Salud mental y Covid-19. La inflación que no miramos
No a todos les fue mal con la pandemia. Hubo una gran variedad de colapsos económicos, industrias y negocios que capotaron, puestos de trabajo que se perdieron, proyectos que se hundieron antes de nacer. Sin embargo, la Big Pharma (como se conoce a los grandes de la industria farmacéutica) y las tecnológicas que controlan las principales redes y plataformas en internet encontraron una suculenta fuente de ganancias a partir de las vacunas, el confinamiento y los trabajos, compras y relaciones a distancia. Y un mundo de personas aterrorizadas y aisladas hizo que se disparara otra mina de oro: las aplicaciones que prometen salud y bienestar desde la pantalla de celulares y computadoras. Esto significa supuestos paliativos para la ansiedad, depresión, estrés y burn out (neuronas quemadas por exceso de trabajo o preocupaciones).
La Organización Mundial de la Salud (organismo que perdió buena parte de su reputación durante la pandemia a causa de sus erráticas información y prescripciones) y otras instituciones del ramo habían calculado antes de la aparición del Covid-19 que los problemas de salud mental le costaban a la economía mundial, en términos de productividad y consumo, unos 3500 millones de dólares anuales.
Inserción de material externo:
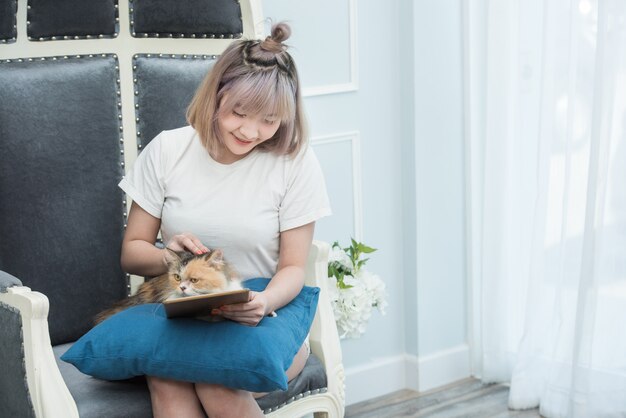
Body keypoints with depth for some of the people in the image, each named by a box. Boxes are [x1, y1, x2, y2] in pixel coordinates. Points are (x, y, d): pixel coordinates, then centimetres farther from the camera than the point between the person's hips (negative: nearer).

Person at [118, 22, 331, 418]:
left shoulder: (296, 162, -5)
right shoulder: (167, 150, 0)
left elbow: (293, 267, -3)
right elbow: (132, 252, 6)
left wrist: (265, 302, -26)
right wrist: (166, 256, -18)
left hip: (263, 319, -1)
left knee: (214, 378, -34)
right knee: (167, 382, -33)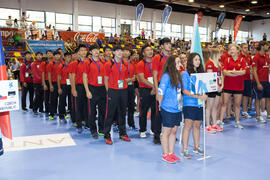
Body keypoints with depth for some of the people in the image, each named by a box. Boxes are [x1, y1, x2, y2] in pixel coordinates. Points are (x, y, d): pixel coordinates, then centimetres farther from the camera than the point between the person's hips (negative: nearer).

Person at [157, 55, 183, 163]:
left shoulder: (178, 75, 9)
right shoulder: (166, 76, -14)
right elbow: (160, 92, -12)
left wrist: (181, 103, 14)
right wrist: (161, 105, -2)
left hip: (177, 109, 7)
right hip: (168, 109, -7)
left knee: (174, 131, 14)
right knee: (166, 132, 5)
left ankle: (171, 153, 27)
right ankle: (165, 155, 18)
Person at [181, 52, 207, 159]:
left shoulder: (200, 73, 14)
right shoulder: (185, 74, -4)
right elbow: (184, 90, -11)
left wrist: (203, 96, -4)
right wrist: (197, 96, -21)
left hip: (199, 103, 6)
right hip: (189, 103, -5)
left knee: (197, 125, 11)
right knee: (188, 125, -5)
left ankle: (196, 147, 25)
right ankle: (184, 150, 3)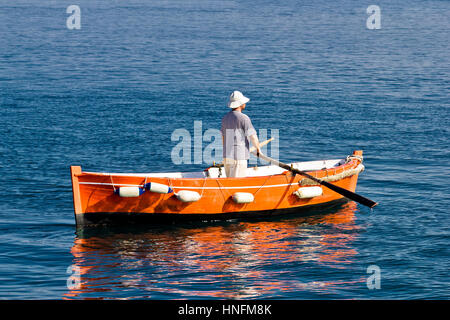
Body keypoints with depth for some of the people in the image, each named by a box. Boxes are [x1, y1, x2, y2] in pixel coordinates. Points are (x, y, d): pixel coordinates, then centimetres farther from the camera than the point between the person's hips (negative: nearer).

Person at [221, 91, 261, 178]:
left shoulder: (225, 118, 11)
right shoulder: (244, 118, -11)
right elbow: (253, 137, -11)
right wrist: (258, 149, 6)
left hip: (226, 157, 7)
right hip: (239, 157, -7)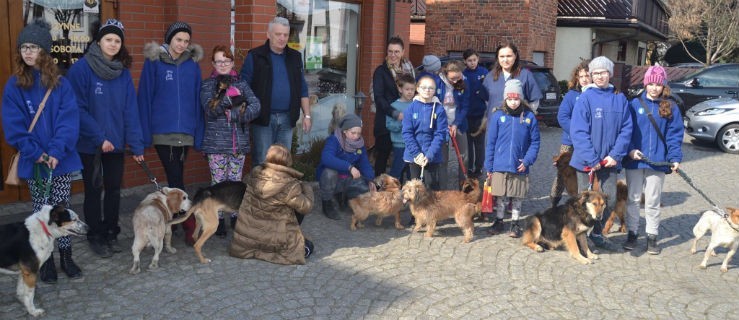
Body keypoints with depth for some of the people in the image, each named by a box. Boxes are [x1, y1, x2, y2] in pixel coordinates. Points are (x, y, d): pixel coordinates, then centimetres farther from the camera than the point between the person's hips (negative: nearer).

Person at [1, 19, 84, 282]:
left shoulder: (61, 84, 1)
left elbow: (69, 120, -7)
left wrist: (57, 152, -17)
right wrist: (36, 153, -15)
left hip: (61, 159, 0)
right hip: (33, 162, 0)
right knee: (41, 211, 8)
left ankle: (66, 257, 20)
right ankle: (46, 261, 20)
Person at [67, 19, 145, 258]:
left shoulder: (124, 73, 3)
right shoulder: (81, 69, -11)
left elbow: (130, 110, -1)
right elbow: (78, 109, -14)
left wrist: (136, 145, -5)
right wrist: (99, 138, -17)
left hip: (116, 143, 4)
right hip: (89, 144, -4)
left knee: (114, 189, 11)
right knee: (93, 191, 8)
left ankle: (111, 234, 27)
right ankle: (95, 237, 22)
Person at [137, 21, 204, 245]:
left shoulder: (193, 64, 6)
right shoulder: (154, 62, -1)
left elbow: (197, 100, 7)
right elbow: (144, 98, -2)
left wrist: (199, 133, 3)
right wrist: (145, 133, -6)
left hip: (185, 131, 3)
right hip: (162, 131, -3)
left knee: (175, 179, 10)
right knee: (176, 179, -6)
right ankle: (190, 225, -1)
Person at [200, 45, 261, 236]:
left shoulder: (241, 83, 8)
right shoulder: (207, 85, 2)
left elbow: (255, 106, -6)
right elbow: (210, 110, -14)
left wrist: (234, 113, -16)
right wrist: (223, 95, -25)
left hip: (239, 142, 2)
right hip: (216, 142, -2)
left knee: (236, 181, 9)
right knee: (218, 182, 2)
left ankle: (235, 216, 23)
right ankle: (218, 219, 13)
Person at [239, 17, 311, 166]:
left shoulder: (295, 57, 12)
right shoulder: (255, 56, -2)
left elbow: (302, 88, 14)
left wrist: (307, 115, 9)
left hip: (287, 118, 4)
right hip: (262, 118, -4)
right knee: (262, 161, 0)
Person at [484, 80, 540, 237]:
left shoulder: (529, 117, -3)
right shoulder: (497, 116, -3)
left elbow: (535, 141, 1)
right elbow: (490, 142, 0)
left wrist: (527, 161, -9)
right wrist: (489, 166, -1)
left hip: (519, 167, 0)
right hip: (500, 165, 0)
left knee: (517, 197, 11)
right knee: (500, 196, 11)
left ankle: (515, 223, 26)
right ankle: (498, 221, 27)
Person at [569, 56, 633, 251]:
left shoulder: (620, 99, 4)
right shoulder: (585, 98, -7)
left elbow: (626, 129, 2)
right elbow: (578, 132, -12)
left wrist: (615, 155, -10)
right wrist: (592, 159, -17)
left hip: (609, 160, 3)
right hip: (586, 160, -3)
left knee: (610, 200, 8)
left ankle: (597, 234, 28)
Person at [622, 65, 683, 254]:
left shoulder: (671, 108, 3)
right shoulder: (635, 104, 0)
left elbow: (675, 135, 0)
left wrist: (675, 158, -10)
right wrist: (630, 149, -15)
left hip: (657, 161, 0)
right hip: (635, 160, 0)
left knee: (653, 201, 9)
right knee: (633, 199, 8)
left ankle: (652, 236, 20)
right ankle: (632, 233, 20)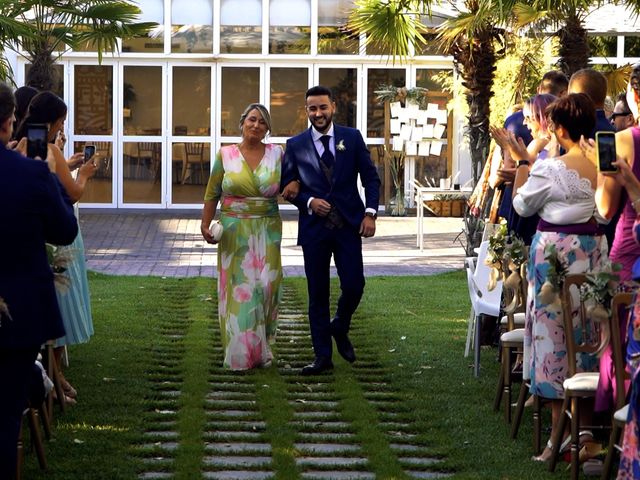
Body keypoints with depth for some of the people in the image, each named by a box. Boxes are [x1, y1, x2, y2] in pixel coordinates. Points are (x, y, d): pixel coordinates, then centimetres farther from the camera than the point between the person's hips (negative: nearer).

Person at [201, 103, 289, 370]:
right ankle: (239, 354, 5)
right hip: (234, 232, -1)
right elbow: (212, 194, 4)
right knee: (238, 288, -2)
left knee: (265, 285, -2)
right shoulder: (226, 155, 1)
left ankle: (261, 348, 13)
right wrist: (205, 225, -6)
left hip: (267, 233, 1)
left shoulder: (277, 154, 4)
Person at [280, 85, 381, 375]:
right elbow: (287, 186, 6)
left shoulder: (352, 138, 3)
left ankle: (340, 328, 26)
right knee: (318, 293, 3)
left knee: (354, 286, -5)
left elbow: (370, 177, 6)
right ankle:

De por sí eso ya era un mercado tentador para quienes prometieran panaceas capaces de devolver a las personas a su función de productores y consumidores normales. Ni hablar del modo en que esa fuente de negocios se potenció a partir de 2020. De hecho, las startups (empresas emergentes que nacen al calor de nichos de negocios oportunamente captados) que desarrollan aplicaciones y plataformas destinadas a brindar fórmulas y prácticas destinadas al bienestar físico y mental y a atenuar los síntomas de malestar psíquico y emocional, se reprodujeron en los últimos dos años de modo geométrico. Y el uso de estas, que aumentó en un 54% durante 2020, lo hizo en un 130% en apenas el trimestre inicial de 2021. Atraídos por este filón, fondos de inversión, bancos, tecnológicas y buscadores de negocios empezaron a involucrarse en el tema.
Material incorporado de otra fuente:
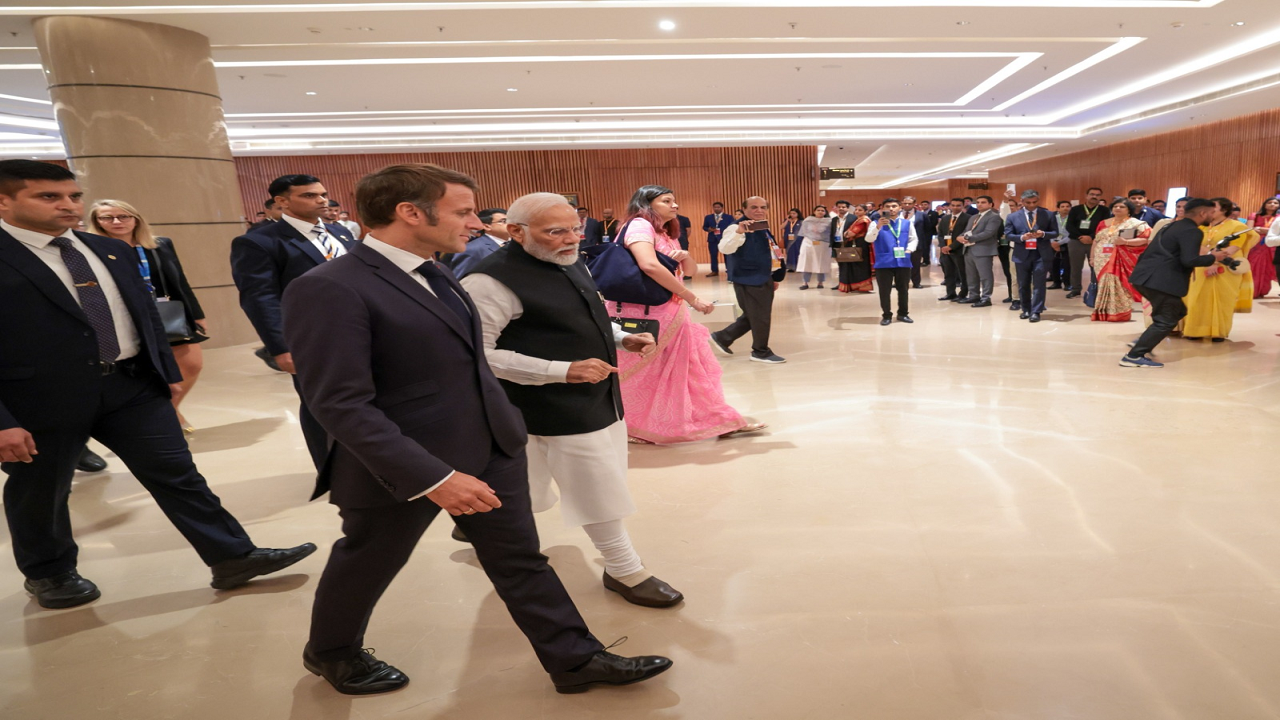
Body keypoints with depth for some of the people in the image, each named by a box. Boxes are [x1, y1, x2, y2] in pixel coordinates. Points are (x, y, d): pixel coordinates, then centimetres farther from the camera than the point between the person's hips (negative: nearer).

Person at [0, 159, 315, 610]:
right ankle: (49, 573, 41)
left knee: (178, 475, 4)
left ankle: (234, 557, 11)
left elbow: (145, 312, 17)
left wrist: (168, 369, 16)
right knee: (40, 494, 16)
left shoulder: (112, 251, 9)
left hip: (132, 385, 4)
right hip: (42, 400, -4)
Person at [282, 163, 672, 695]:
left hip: (492, 450, 7)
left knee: (521, 559, 13)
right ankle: (329, 652, 47)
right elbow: (341, 405, -25)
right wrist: (432, 477, -28)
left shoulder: (434, 275, 7)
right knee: (367, 566, 18)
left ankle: (575, 659, 27)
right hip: (405, 466, -6)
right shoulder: (329, 289, -21)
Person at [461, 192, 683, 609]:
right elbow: (479, 354, -24)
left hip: (601, 397, 10)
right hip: (560, 409, -10)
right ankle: (626, 571, 24)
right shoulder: (492, 281, -21)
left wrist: (622, 339, 3)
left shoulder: (570, 265, 8)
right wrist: (563, 370, -28)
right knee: (599, 491, 1)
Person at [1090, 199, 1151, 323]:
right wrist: (1092, 257, 13)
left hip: (1122, 261, -5)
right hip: (1103, 260, 5)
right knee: (1104, 285, 6)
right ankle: (1104, 312, 12)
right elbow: (1095, 241, 17)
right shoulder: (1103, 223, 14)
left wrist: (1126, 242, -21)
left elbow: (1147, 239, -11)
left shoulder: (1136, 224, -2)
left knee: (1120, 285, -7)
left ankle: (1120, 313, 0)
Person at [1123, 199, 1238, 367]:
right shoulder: (1192, 231, -11)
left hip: (1146, 277, 10)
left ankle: (1141, 344, 20)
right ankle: (1133, 356, -5)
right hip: (1160, 281, -10)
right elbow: (1189, 260, -21)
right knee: (1166, 320, -1)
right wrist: (1213, 257, -4)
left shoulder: (1173, 226, 20)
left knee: (1178, 311, 23)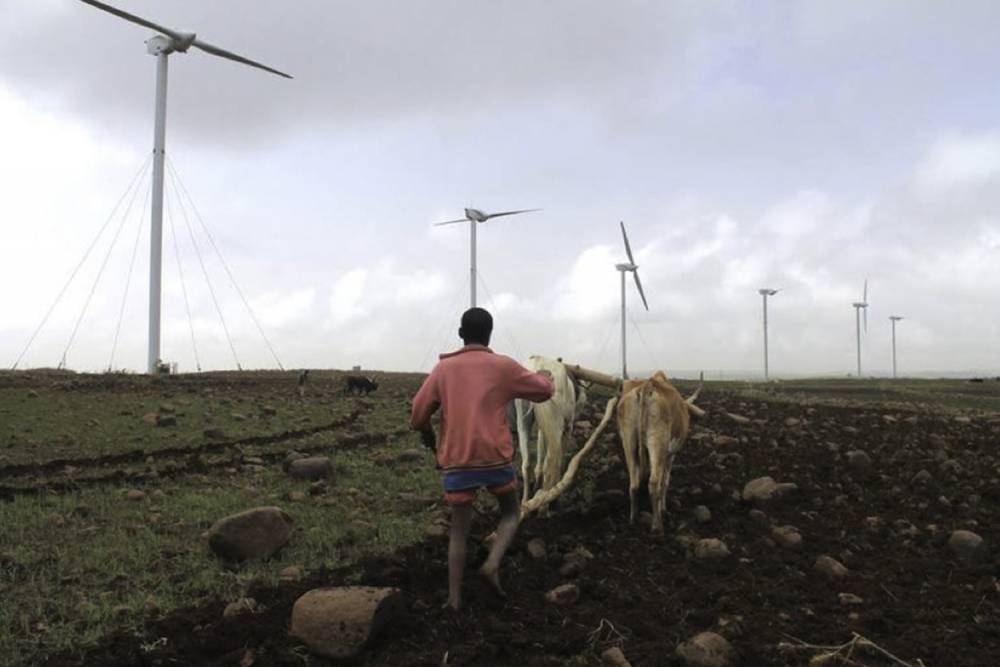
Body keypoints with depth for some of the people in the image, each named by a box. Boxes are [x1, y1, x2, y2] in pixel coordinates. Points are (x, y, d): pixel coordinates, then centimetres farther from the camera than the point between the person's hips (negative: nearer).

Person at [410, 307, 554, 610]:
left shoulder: (444, 368, 4)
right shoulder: (504, 367, -1)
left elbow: (418, 414, 6)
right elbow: (544, 390, 12)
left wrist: (429, 438, 26)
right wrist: (547, 377, 35)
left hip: (456, 462, 2)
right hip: (495, 458, -1)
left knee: (459, 529, 13)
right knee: (511, 512, 22)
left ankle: (454, 599, 12)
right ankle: (493, 564, 0)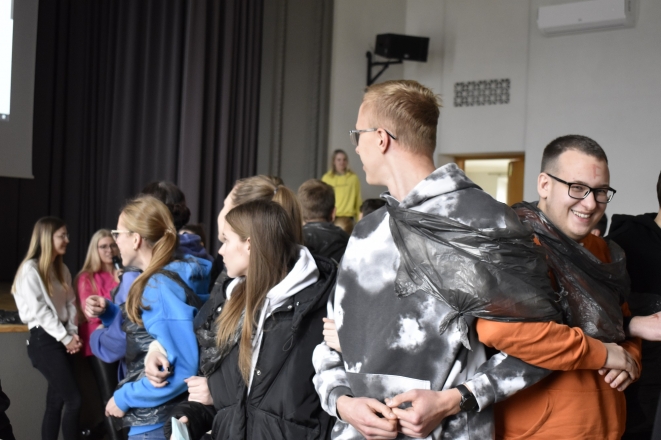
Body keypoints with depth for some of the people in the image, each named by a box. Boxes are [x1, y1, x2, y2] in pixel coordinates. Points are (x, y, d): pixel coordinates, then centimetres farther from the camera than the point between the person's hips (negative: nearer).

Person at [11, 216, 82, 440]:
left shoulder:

¿Pero de veras hay una endemia de mala salud mental, como parece indicar este fenómeno económico? Ya a mediados de la década anterior el psiquiatra estadounidense Allen Frances alertaba sobre el creciente peligro de la inflación diagnóstica, consistente en “confundir perturbaciones psíquicas que forman parte de la vida cotidiana con un auténtico trastorno psiquiátrico”. Su libro ¿Somos todos enfermos mentales? es una poderosa y fundada advertencia contra la medicalización de la vida, que termina enfermando más de lo que pretende curar. El abuso de fármacos legales para afrontar problemas de la vida cotidiana que piden ser resueltos de otra manera, o esperar que desaparezcan, se convirtió en un problema de salud pública más grave que las drogas ilegales, afirma Allen. Los adictos a psicofármacos se multiplican tanto o más que los consumidores de drogas ilegales, y nada se hace contra eso. Allen sabe de qué habla. Profesor emérito en la Universidad de Duke, fue directivo de la Asociación Psiquiátrica Americana, en Estados Unidos, y lideró la confección de las versiones III y IV del DSM (Manual Diagnóstico y Estadístico de los Trastornos Mentales), herramienta que suele usarse como una suerte de Biblia psiquiátrica y que, edición tras edición, convierte en síntoma casi cualquier conducta humana reduciendo así la proporción de personas sanas. Hoy Allen descree de ese dogma. “En ocasiones nuestras emociones se nos pueden ir temporalmente de las manos, dice, y provocarnos considerable angustia. Pero la homeostasis y el tiempo son remedios naturales y la mayoría de las personas se recuperan y recobran su equilibrio normal”. Hay algo que ninguna aplicación ni pastilla puede proveer: un propósito existencial, un sentido para lo propia vida. Su ausencia es, sí, fuente de depresión, angustia, ansiedad y vacío.